> [Directions] Every line of the listing should be retyped exactly, but none of the pictures should be.

> [Data]
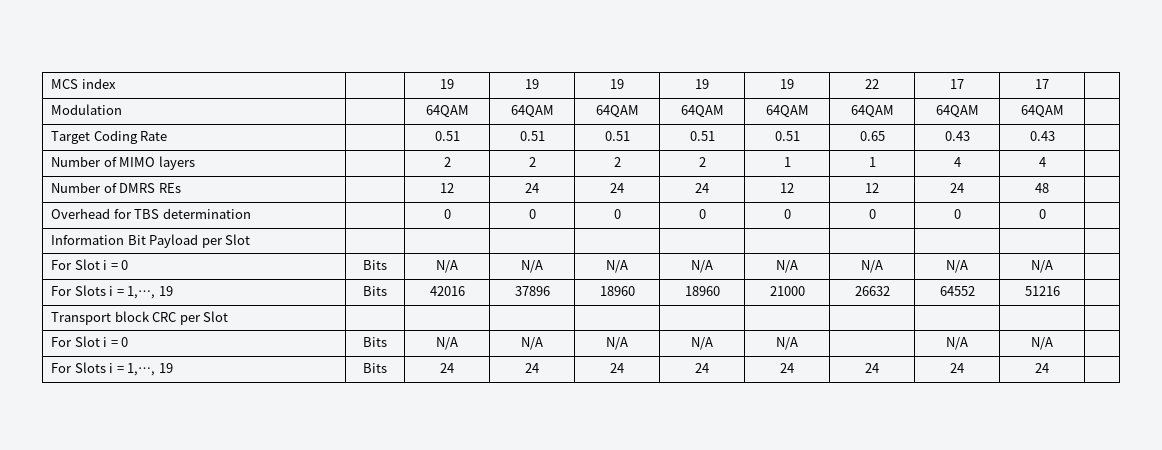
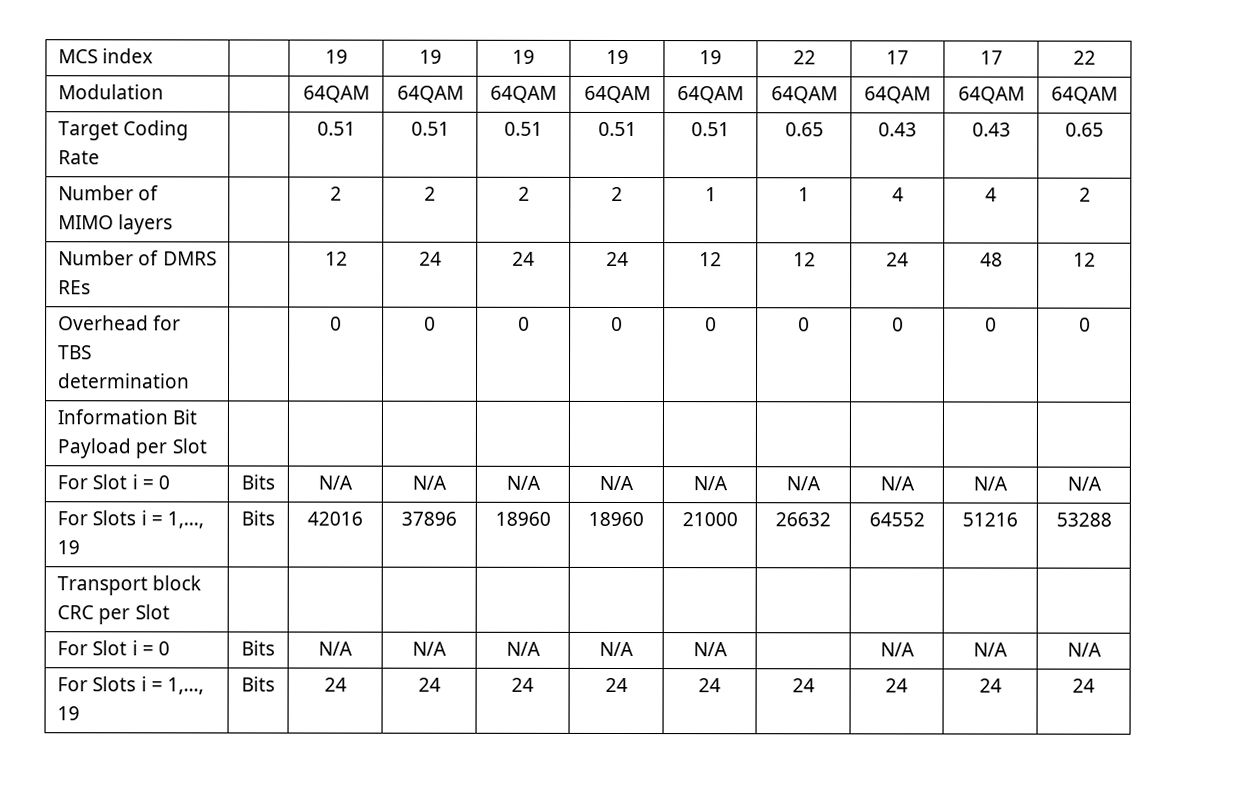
(1049, 84) none -> [1073,50,1096,65] 22
(1064, 111) none -> [1051,86,1118,104] 64QAM
(1055, 136) none -> [1065,122,1104,137] 0.65
(1046, 162) none -> [1078,187,1091,202] 2
(1049, 188) none -> [1073,252,1096,267] 12
(1046, 214) none -> [1078,317,1091,332] 0
(1053, 266) none -> [1066,476,1102,491] N/A
(1060, 291) none -> [1055,512,1112,527] 53288
(1053, 343) none -> [1066,642,1102,657] N/A
(1049, 368) none -> [1072,678,1095,693] 24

> [Reply to the exercise]
(1049, 84) none -> [1073,50,1096,65] 22
(1064, 111) none -> [1051,86,1118,104] 64QAM
(1055, 136) none -> [1065,122,1104,137] 0.65
(1046, 162) none -> [1078,187,1091,202] 2
(1049, 188) none -> [1073,252,1096,267] 12
(1046, 214) none -> [1078,317,1091,332] 0
(1053, 266) none -> [1066,476,1102,491] N/A
(1060, 291) none -> [1055,512,1112,527] 53288
(1053, 343) none -> [1066,642,1102,657] N/A
(1049, 368) none -> [1072,678,1095,693] 24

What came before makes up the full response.